We introduce an additional step to the component deployment sequence, by connecting that sequence to MACH composer cloud.

sequenceDiagram participant D as Developer participant S as SCM participant CI as CI/CD participant C as Artifact Repository participant MCC as MACH Composer☁️ D->>S: Merges new code S->>CI: run build and tests opt if master branch CI->>C: Push artifact to artifact repository end opt if using MACH composer ☁️ CI->>MCC: push component version to MACH composer ☁️ end

Then when running the mach-composer update command, instead of fetching the latest component versions, MACH composer will fetch the latest versions from MACH composer cloud.

sequenceDiagram participant Dev as Developer participant MC as MACH composer CLI participant MCC as MACH Composer☁️ participant GIT as Git repository Dev->>MC: runs update alt using MACH composer ☁️ MC->>MCC: fetch component version else using git MC->>GIT: fetch latest version from Git end MC->>Dev: updates versions in YAML

Why do we need a registry?

MACH composer is in the business of deploying components as part of a coherent composable architecture. It provides tools to coordinate this and make this easier.

Components are in fact simple Terraform modules that are usually containing a microservice that's deployed in for example AWS Lambda or Fargate.

In your MACH composer configuration you configure the components that you use in you project, as well as the version of components.

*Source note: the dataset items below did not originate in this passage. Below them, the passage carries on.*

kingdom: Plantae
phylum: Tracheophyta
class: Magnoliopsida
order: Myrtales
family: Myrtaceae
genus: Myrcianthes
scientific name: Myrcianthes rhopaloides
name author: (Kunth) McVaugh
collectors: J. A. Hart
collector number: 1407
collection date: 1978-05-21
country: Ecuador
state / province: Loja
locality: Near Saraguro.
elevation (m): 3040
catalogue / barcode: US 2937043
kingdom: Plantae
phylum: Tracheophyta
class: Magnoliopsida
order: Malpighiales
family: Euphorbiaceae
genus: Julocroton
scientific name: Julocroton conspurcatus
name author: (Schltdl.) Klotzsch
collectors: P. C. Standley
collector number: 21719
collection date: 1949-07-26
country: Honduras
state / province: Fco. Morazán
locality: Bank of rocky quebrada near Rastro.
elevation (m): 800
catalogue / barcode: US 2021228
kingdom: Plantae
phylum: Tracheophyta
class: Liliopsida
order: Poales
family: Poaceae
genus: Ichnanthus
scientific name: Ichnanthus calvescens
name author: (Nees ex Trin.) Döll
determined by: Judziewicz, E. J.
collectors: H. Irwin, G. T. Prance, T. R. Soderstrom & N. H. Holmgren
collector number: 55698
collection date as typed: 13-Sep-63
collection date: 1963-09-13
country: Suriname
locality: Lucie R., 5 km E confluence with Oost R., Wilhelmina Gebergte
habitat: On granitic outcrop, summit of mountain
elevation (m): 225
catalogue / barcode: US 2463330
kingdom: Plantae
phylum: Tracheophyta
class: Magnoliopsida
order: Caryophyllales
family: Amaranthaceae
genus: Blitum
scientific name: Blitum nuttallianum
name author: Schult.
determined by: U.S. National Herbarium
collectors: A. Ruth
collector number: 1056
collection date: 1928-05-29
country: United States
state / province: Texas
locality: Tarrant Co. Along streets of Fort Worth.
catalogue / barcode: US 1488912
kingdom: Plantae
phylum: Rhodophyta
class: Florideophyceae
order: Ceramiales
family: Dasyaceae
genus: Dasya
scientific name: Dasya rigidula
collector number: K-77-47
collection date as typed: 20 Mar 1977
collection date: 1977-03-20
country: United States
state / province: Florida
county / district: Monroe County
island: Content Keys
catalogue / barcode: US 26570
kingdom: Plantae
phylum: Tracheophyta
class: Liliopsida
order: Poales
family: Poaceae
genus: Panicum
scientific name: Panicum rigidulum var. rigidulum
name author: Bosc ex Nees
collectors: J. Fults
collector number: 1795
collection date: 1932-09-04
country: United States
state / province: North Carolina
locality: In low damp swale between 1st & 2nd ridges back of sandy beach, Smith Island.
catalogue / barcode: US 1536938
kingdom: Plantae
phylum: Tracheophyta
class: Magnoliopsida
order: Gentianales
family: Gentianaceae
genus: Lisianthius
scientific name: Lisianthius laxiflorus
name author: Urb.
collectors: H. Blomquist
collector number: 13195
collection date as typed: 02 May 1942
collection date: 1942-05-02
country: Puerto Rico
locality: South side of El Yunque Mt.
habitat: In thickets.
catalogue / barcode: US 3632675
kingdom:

Just like the example below.

components:
  - name: api-service
    source: git::https://github.com/mach-composer/mcc-api-service.git//terraform
    version: "66e74f4"
    branch: main

  - name: auth-service
    source: git::https://github.com/mach-composer/mcc-auth-service.git//terraform
    version: "7e746bb"
    branch: main

Then, using the mach-composer update command, MACH composer will check the source repository for new versions that might be available.

$ mach-composer update

Updates for auth-service (19ffb8b...7e746bb)
7e746bb: Only add *.go source files to archive (Michael van Tellingen michaelvantellingen@gmail.com)
92f14ba: Remove unused function (Michael van Tellingen michaelvantellingen@gmail.com)

Updates for api-service (0771f35...66e74f4)
66e74f4: Only add *.go files to artifact zip (Michael van Tellingen michaelvantellingen@gmail.com)

The problem

After updating and running mach-composer apply, usually some Terraform code will naively take this version information and use it to deploy either a Lambda or Docker container by building an artifact name like this: my-component-{version}.zip.

Usually this works fine, but it occasionally happens that the zip file does not exist, in case a CI/CD build has failed to produce the artifact. This will cause the mach-composer apply execution to fail - sometimes silently.

The solution

Our solution to this is to provide a way to register 'deployable versions' with MACH composer cloud, as part of the component CI/CD workflow: after successfully building and storing the component artifact, it must be registered with the MACH composer API.